• [PAGE EXTRACT]:
--- START ---

Proposed edits (made in this worktree)

  • §8 — replaced “no incremental compilation; acceptable up to a few hundred modules” with an honest breakpoint (~150–200 modules with LSP in the loop), two v1 mitigations (parallel parse/type, hot LSP module graph), and a v1.1 incremental-codegen plan. Added the source-map drift caveat and the deploy.lock.json hash artifact.
  • §10 table — added pell check, pell doc, pell.lock; clarified pell deploy as state-tracking, not a sqlcl wrapper.
  • §10 (new “deferred” list) — names coverage, configurable lints, watch mode, REPL as explicit deferrals so they’re decisions not oversights.
  • §10.1 (new)pell deploy state-table idempotency model: plan phase, apply phase, no auto-rollback, --resume and --to <git-ref> semantics. Explains why Flyway/Liquibase aren’t adopted directly.
  • §10.2 (new)@test(db) execution model: connection config, savepoint isolation, @test(db, commits) opt-out, parallel pool, fixtures.
  • §10.3 (new) — LSP and editor reality, with explicit JetBrains caveat (LSP plugin works for diagnostics/hover/go-to-def but not for DataGrip-native schema-aware SQL completion).
  • §10.4 (new) — package manager v1 scope: manifest schema sample, lockfile, SemVer, compiler-version pinning, stdlib upgrade policy, explicit out-of-v1 list (registries, workspaces, build scripts).
  • §11.8 — tiered SQL validation: offline parser in v1, DBMS_SQL.PARSE in v1.1, full type resolution in v2. Beats “out of v1, on the v2 wishlist”.
  • §12 — reordered M4/M5 so packaging+deploy lands before LSP polish; added an explicit “cut lines” priority list for when M5 slips, with hover/go-to-def/diagnostics marked non-negotiable.

Open questions for Shaun

  • Offline SQL parser scope: lex + parse Oracle SQL ourselves is a real commitment. Is the cost (a few months, ongoing maintenance as Oracle adds syntax) worth it for catching column/keyword typos at edit time? Alternative: ship without it in v1 and bet on pell-lsp’s speed against a sandbox DB. I biased toward “ship the parser” because the LSP-against-sandbox UX is bad without warm connections.
  • Deploy state-table ownership: should pell_deploy_state live in the same schema as the deployed code (simple, but pollutes the user’s namespace), or in a dedicated pell_meta schema (cleaner, but needs cross-schema grants)? I sketched the former; the latter may be more enterprise-friendly.

--- END ---

(Saved data entries)
--- START ---

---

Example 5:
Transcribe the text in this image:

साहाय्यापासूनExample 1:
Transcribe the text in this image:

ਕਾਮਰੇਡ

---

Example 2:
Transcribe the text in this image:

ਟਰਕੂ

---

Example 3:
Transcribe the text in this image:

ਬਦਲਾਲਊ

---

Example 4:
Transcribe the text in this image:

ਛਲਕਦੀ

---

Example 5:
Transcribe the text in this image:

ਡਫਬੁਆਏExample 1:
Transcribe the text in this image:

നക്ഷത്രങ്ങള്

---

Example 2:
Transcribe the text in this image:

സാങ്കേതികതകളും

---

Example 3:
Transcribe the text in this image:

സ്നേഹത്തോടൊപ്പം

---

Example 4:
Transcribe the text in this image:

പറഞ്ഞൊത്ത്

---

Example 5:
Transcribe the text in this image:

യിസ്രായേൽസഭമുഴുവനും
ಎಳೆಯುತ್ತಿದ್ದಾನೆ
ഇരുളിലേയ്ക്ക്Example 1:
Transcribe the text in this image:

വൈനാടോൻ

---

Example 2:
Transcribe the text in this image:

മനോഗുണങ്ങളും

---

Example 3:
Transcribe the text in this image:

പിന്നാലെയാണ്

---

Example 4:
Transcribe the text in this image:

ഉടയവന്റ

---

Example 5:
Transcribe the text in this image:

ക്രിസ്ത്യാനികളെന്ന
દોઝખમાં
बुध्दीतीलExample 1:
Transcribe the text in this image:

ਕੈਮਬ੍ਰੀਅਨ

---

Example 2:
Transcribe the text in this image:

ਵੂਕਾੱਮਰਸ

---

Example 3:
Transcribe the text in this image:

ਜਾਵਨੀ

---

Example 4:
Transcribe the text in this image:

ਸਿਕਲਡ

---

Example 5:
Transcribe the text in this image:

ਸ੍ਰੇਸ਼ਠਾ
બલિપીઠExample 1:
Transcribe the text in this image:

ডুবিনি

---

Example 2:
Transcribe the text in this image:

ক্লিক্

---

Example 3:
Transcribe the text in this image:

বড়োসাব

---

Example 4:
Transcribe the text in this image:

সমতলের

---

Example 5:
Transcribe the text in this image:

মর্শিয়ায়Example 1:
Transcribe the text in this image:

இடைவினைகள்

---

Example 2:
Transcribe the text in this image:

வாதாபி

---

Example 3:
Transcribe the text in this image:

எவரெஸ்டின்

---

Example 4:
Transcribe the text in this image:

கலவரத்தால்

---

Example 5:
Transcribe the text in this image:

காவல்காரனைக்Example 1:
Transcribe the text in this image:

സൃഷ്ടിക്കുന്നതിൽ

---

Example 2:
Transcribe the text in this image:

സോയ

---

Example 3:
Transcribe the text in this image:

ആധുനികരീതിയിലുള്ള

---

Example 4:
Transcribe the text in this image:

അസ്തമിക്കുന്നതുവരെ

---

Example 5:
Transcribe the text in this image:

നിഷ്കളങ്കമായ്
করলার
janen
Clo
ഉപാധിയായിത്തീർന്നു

--- END ---

• [WHAT THE EXERCISE ASKS]:
In one to three sentences, explain why the page extract leans toward shipping the offline SQL parser in v1.

• [ANSWER TO THIS PROBLEM]:
The extract leans toward "ship the parser" because the alternative has a poor user experience without warm connections. That alternative is to skip the parser in v1 and rely on pell-lsp's speed against a sandbox DB.